# [Problem requirements]
If a line in the entries below contains "فندک", copy it.

[Provided material]

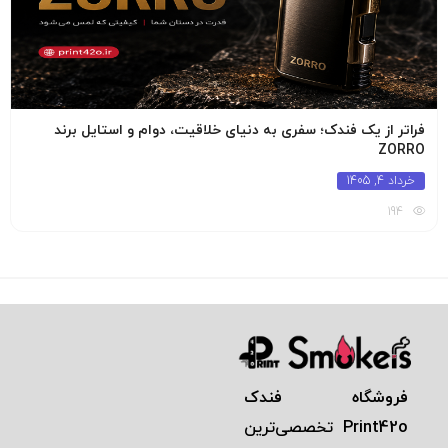
فراتر از یک فندک؛ سفری به دنیای خلاقیت، دوام و استایل برند
ZORRO
خرداد 4, 1405
194
فروشگاه فندک
Print42o
تخصصی‌ترين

[/Provided material]

# [Completed task]
فراتر از یک فندک؛ سفری به دنیای خلاقیت، دوام و استایل برند
فروشگاه فندک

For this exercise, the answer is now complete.